DATASET RECORDS below:

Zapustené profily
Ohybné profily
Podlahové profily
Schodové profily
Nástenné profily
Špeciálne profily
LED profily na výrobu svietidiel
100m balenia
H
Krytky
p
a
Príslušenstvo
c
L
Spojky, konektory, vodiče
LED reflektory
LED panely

End of DATASET RECORDS.

Reproduce exactly the lines from the one containing "Spojky, konektory, vodiče" through the last line of the records above, including both, and nothing else.

FINISHED EXERCISE>
Spojky, konektory, vodiče
LED reflektory
LED panely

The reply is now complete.